[Stored items from a collection]

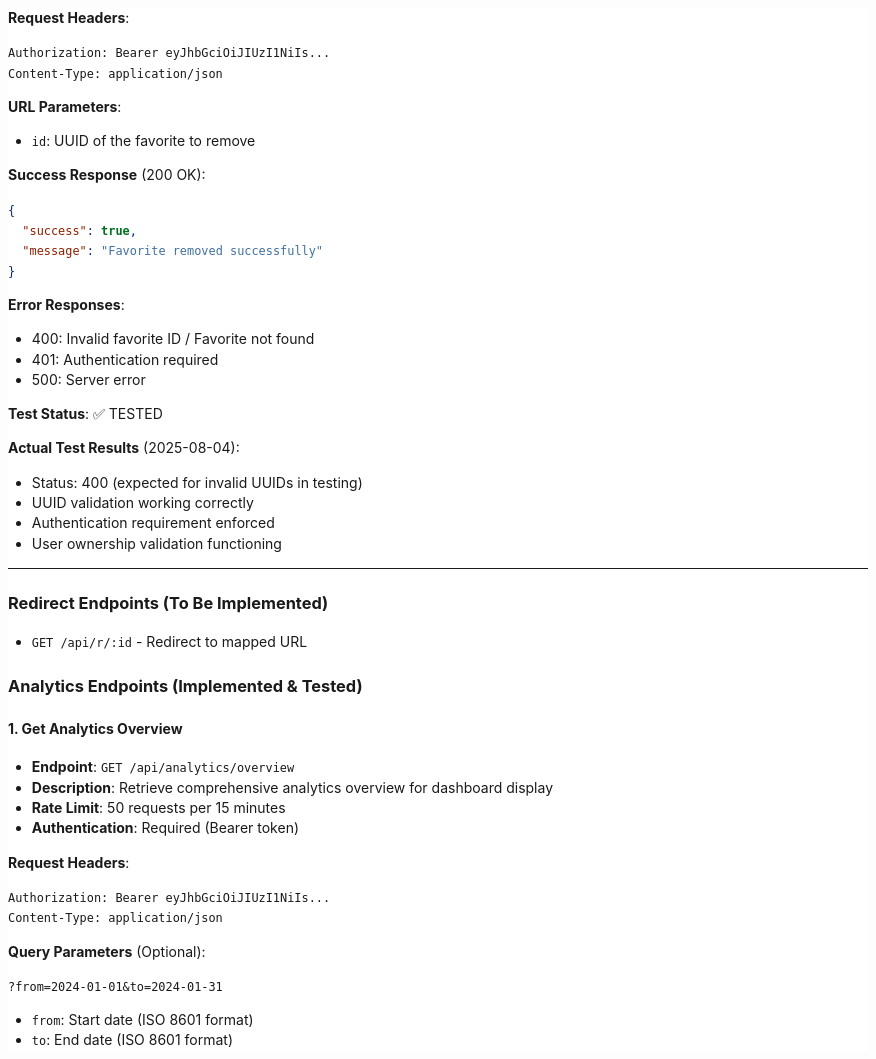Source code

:**Request Headers**:
```
Authorization: Bearer eyJhbGciOiJIUzI1NiIs...
Content-Type: application/json
```

**URL Parameters**:
- `id`: UUID of the favorite to remove

**Success Response** (200 OK):
```json
{
  "success": true,
  "message": "Favorite removed successfully"
}
```

**Error Responses**:
- 400: Invalid favorite ID / Favorite not found
- 401: Authentication required
- 500: Server error

**Test Status**: ✅ TESTED

**Actual Test Results** (2025-08-04):
- Status: 400 (expected for invalid UUIDs in testing)
- UUID validation working correctly
- Authentication requirement enforced
- User ownership validation functioning

---

### Redirect Endpoints (To Be Implemented)
- `GET /api/r/:id` - Redirect to mapped URL

### Analytics Endpoints (Implemented & Tested)

#### 1. Get Analytics Overview
- **Endpoint**: `GET /api/analytics/overview`
- **Description**: Retrieve comprehensive analytics overview for dashboard display
- **Rate Limit**: 50 requests per 15 minutes
- **Authentication**: Required (Bearer token)

**Request Headers**:
```
Authorization: Bearer eyJhbGciOiJIUzI1NiIs...
Content-Type: application/json
```

**Query Parameters** (Optional):
```
?from=2024-01-01&to=2024-01-31
```
- `from`: Start date (ISO 8601 format)
- `to`: End date (ISO 8601 format)
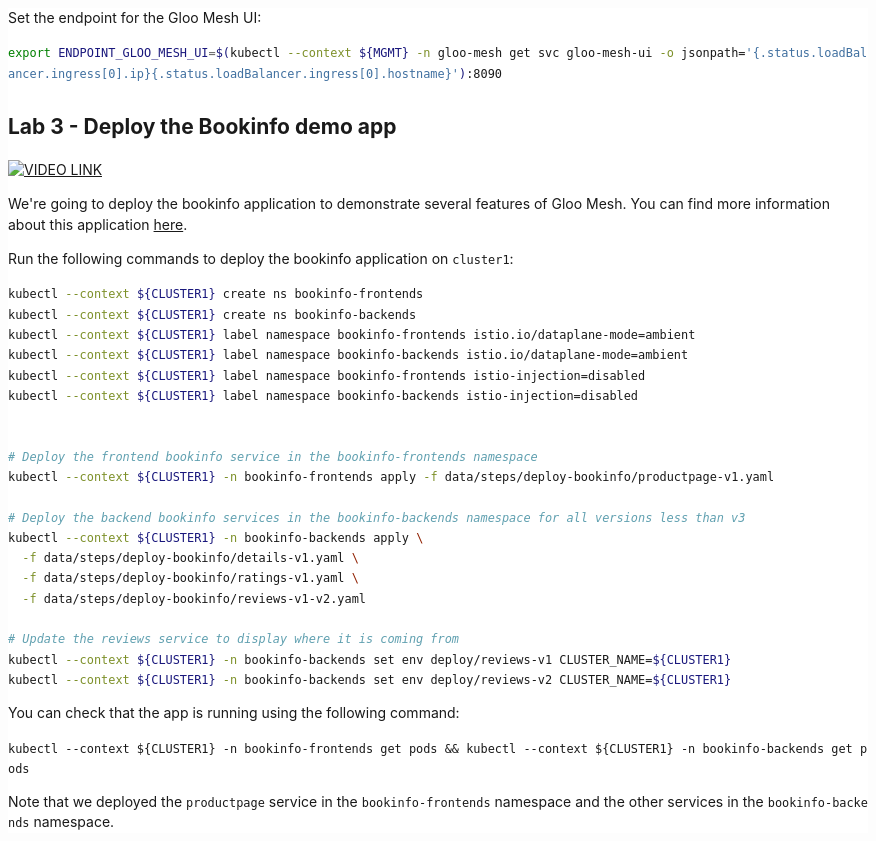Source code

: Set the endpoint for the Gloo Mesh UI:
```bash
export ENDPOINT_GLOO_MESH_UI=$(kubectl --context ${MGMT} -n gloo-mesh get svc gloo-mesh-ui -o jsonpath='{.status.loadBalancer.ingress[0].ip}{.status.loadBalancer.ingress[0].hostname}'):8090
```




## Lab 3 - Deploy the Bookinfo demo app <a name="lab-3---deploy-the-bookinfo-demo-app-"></a>
[<img src="https://img.youtube.com/vi/nzYcrjalY5A/maxresdefault.jpg" alt="VIDEO LINK" width="560" height="315"/>](https://youtu.be/nzYcrjalY5A "Video Link")

We're going to deploy the bookinfo application to demonstrate several features of Gloo Mesh.
You can find more information about this application [here](https://istio.io/latest/docs/examples/bookinfo/).

Run the following commands to deploy the bookinfo application on `cluster1`:

```bash
kubectl --context ${CLUSTER1} create ns bookinfo-frontends
kubectl --context ${CLUSTER1} create ns bookinfo-backends
kubectl --context ${CLUSTER1} label namespace bookinfo-frontends istio.io/dataplane-mode=ambient
kubectl --context ${CLUSTER1} label namespace bookinfo-backends istio.io/dataplane-mode=ambient
kubectl --context ${CLUSTER1} label namespace bookinfo-frontends istio-injection=disabled
kubectl --context ${CLUSTER1} label namespace bookinfo-backends istio-injection=disabled


# Deploy the frontend bookinfo service in the bookinfo-frontends namespace
kubectl --context ${CLUSTER1} -n bookinfo-frontends apply -f data/steps/deploy-bookinfo/productpage-v1.yaml

# Deploy the backend bookinfo services in the bookinfo-backends namespace for all versions less than v3
kubectl --context ${CLUSTER1} -n bookinfo-backends apply \
  -f data/steps/deploy-bookinfo/details-v1.yaml \
  -f data/steps/deploy-bookinfo/ratings-v1.yaml \
  -f data/steps/deploy-bookinfo/reviews-v1-v2.yaml

# Update the reviews service to display where it is coming from
kubectl --context ${CLUSTER1} -n bookinfo-backends set env deploy/reviews-v1 CLUSTER_NAME=${CLUSTER1}
kubectl --context ${CLUSTER1} -n bookinfo-backends set env deploy/reviews-v2 CLUSTER_NAME=${CLUSTER1}
```



You can check that the app is running using the following command:

```bash,norun-workshop
kubectl --context ${CLUSTER1} -n bookinfo-frontends get pods && kubectl --context ${CLUSTER1} -n bookinfo-backends get pods
```

Note that we deployed the `productpage` service in the `bookinfo-frontends` namespace and the other services in the `bookinfo-backends` namespace.
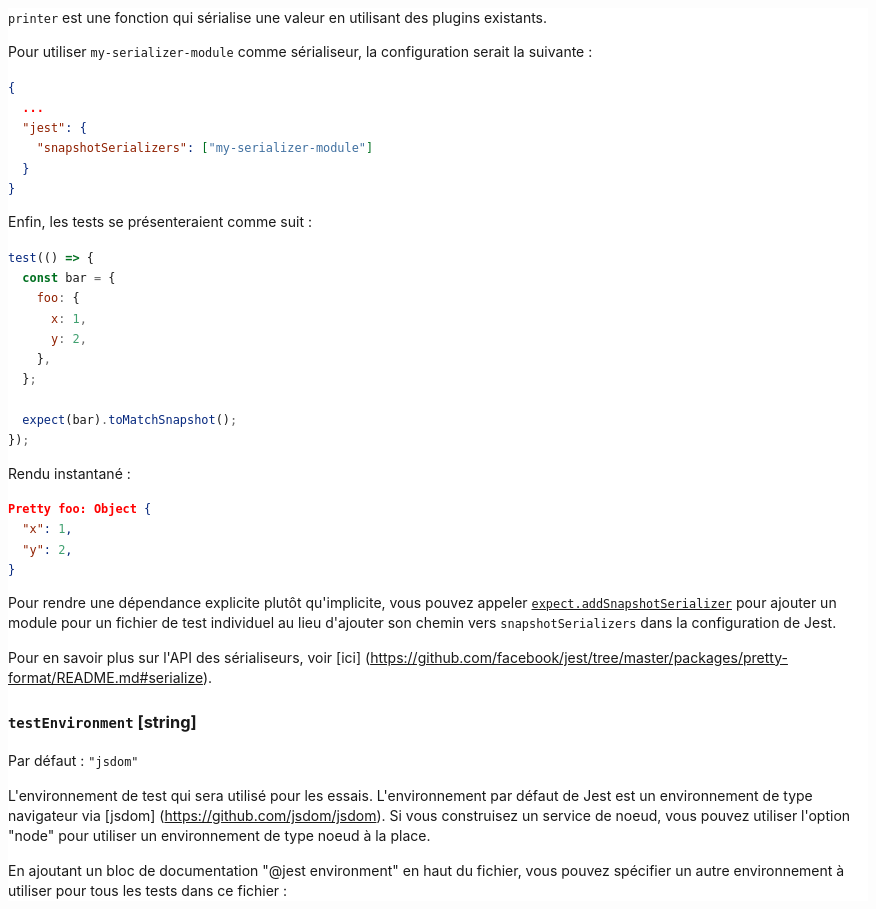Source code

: `printer` est une fonction qui sérialise une valeur en utilisant des plugins existants.

Pour utiliser `my-serializer-module` comme sérialiseur, la configuration serait la suivante :

```json
{
  ...
  "jest": {
    "snapshotSerializers": ["my-serializer-module"]
  }
}
```

Enfin, les tests se présenteraient comme suit :

```js
test(() => {
  const bar = {
    foo: {
      x: 1,
      y: 2,
    },
  };

  expect(bar).toMatchSnapshot();
});
```

Rendu instantané :

```json
Pretty foo: Object {
  "x": 1,
  "y": 2,
}
```

Pour rendre une dépendance explicite plutôt qu'implicite, vous pouvez appeler [`expect.addSnapshotSerializer`](ExpectAPI.md#expectaddsnapshotserializerserializer) pour ajouter un module pour un fichier de test individuel au lieu d'ajouter son chemin vers `snapshotSerializers` dans la configuration de Jest.

Pour en savoir plus sur l'API des sérialiseurs, voir [ici] (https://github.com/facebook/jest/tree/master/packages/pretty-format/README.md#serialize).

### `testEnvironment` [string]

Par défaut : `"jsdom"`

L'environnement de test qui sera utilisé pour les essais. L'environnement par défaut de Jest est un environnement de type navigateur via [jsdom] (https://github.com/jsdom/jsdom). Si vous construisez un service de noeud, vous pouvez utiliser l'option "node" pour utiliser un environnement de type noeud à la place.

En ajoutant un bloc de documentation "@jest environment" en haut du fichier, vous pouvez spécifier un autre environnement à utiliser pour tous les tests dans ce fichier :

■ What you will do:
Print all of the entries word for word. Omit the pictures they contain.

■ Response to this exercise:
Source code

:**Request Headers**:
```
Authorization: Bearer eyJhbGciOiJIUzI1NiIs...
Content-Type: application/json
```

**URL Parameters**:
- `id`: UUID of the favorite to remove

**Success Response** (200 OK):
```json
{
  "success": true,
  "message": "Favorite removed successfully"
}
```

**Error Responses**:
- 400: Invalid favorite ID / Favorite not found
- 401: Authentication required
- 500: Server error

**Test Status**: ✅ TESTED

**Actual Test Results** (2025-08-04):
- Status: 400 (expected for invalid UUIDs in testing)
- UUID validation working correctly
- Authentication requirement enforced
- User ownership validation functioning

---

### Redirect Endpoints (To Be Implemented)
- `GET /api/r/:id` - Redirect to mapped URL

### Analytics Endpoints (Implemented & Tested)

#### 1. Get Analytics Overview
- **Endpoint**: `GET /api/analytics/overview`
- **Description**: Retrieve comprehensive analytics overview for dashboard display
- **Rate Limit**: 50 requests per 15 minutes
- **Authentication**: Required (Bearer token)

**Request Headers**:
```
Authorization: Bearer eyJhbGciOiJIUzI1NiIs...
Content-Type: application/json
```

**Query Parameters** (Optional):
```
?from=2024-01-01&to=2024-01-31
```
- `from`: Start date (ISO 8601 format)
- `to`: End date (ISO 8601 format)
Source code

: Set the endpoint for the Gloo Mesh UI:
```bash
export ENDPOINT_GLOO_MESH_UI=$(kubectl --context ${MGMT} -n gloo-mesh get svc gloo-mesh-ui -o jsonpath='{.status.loadBalancer.ingress[0].ip}{.status.loadBalancer.ingress[0].hostname}'):8090
```




## Lab 3 - Deploy the Bookinfo demo app <a name="lab-3---deploy-the-bookinfo-demo-app-"></a>
[<img src="https://img.youtube.com/vi/nzYcrjalY5A/maxresdefault.jpg" alt="VIDEO LINK" width="560" height="315"/>](https://youtu.be/nzYcrjalY5A "Video Link")

We're going to deploy the bookinfo application to demonstrate several features of Gloo Mesh.
You can find more information about this application [here](https://istio.io/latest/docs/examples/bookinfo/).

Run the following commands to deploy the bookinfo application on `cluster1`:

```bash
kubectl --context ${CLUSTER1} create ns bookinfo-frontends
kubectl --context ${CLUSTER1} create ns bookinfo-backends
kubectl --context ${CLUSTER1} label namespace bookinfo-frontends istio.io/dataplane-mode=ambient
kubectl --context ${CLUSTER1} label namespace bookinfo-backends istio.io/dataplane-mode=ambient
kubectl --context ${CLUSTER1} label namespace bookinfo-frontends istio-injection=disabled
kubectl --context ${CLUSTER1} label namespace bookinfo-backends istio-injection=disabled


# Deploy the frontend bookinfo service in the bookinfo-frontends namespace
kubectl --context ${CLUSTER1} -n bookinfo-frontends apply -f data/steps/deploy-bookinfo/productpage-v1.yaml

# Deploy the backend bookinfo services in the bookinfo-backends namespace for all versions less than v3
kubectl --context ${CLUSTER1} -n bookinfo-backends apply \
  -f data/steps/deploy-bookinfo/details-v1.yaml \
  -f data/steps/deploy-bookinfo/ratings-v1.yaml \
  -f data/steps/deploy-bookinfo/reviews-v1-v2.yaml

# Update the reviews service to display where it is coming from
kubectl --context ${CLUSTER1} -n bookinfo-backends set env deploy/reviews-v1 CLUSTER_NAME=${CLUSTER1}
kubectl --context ${CLUSTER1} -n bookinfo-backends set env deploy/reviews-v2 CLUSTER_NAME=${CLUSTER1}
```



You can check that the app is running using the following command:

```bash,norun-workshop
kubectl --context ${CLUSTER1} -n bookinfo-frontends get pods && kubectl --context ${CLUSTER1} -n bookinfo-backends get pods
```

Note that we deployed the `productpage` service in the `bookinfo-frontends` namespace and the other services in the `bookinfo-backends` namespace.
Source code

: `printer` est une fonction qui sérialise une valeur en utilisant des plugins existants.

Pour utiliser `my-serializer-module` comme sérialiseur, la configuration serait la suivante :

```json
{
  ...
  "jest": {
    "snapshotSerializers": ["my-serializer-module"]
  }
}
```

Enfin, les tests se présenteraient comme suit :

```js
test(() => {
  const bar = {
    foo: {
      x: 1,
      y: 2,
    },
  };

  expect(bar).toMatchSnapshot();
});
```

Rendu instantané :

```json
Pretty foo: Object {
  "x": 1,
  "y": 2,
}
```

Pour rendre une dépendance explicite plutôt qu'implicite, vous pouvez appeler [`expect.addSnapshotSerializer`](ExpectAPI.md#expectaddsnapshotserializerserializer) pour ajouter un module pour un fichier de test individuel au lieu d'ajouter son chemin vers `snapshotSerializers` dans la configuration de Jest.

Pour en savoir plus sur l'API des sérialiseurs, voir [ici] (https://github.com/facebook/jest/tree/master/packages/pretty-format/README.md#serialize).

### `testEnvironment` [string]

Par défaut : `"jsdom"`

L'environnement de test qui sera utilisé pour les essais. L'environnement par défaut de Jest est un environnement de type navigateur via [jsdom] (https://github.com/jsdom/jsdom). Si vous construisez un service de noeud, vous pouvez utiliser l'option "node" pour utiliser un environnement de type noeud à la place.

En ajoutant un bloc de documentation "@jest environment" en haut du fichier, vous pouvez spécifier un autre environnement à utiliser pour tous les tests dans ce fichier :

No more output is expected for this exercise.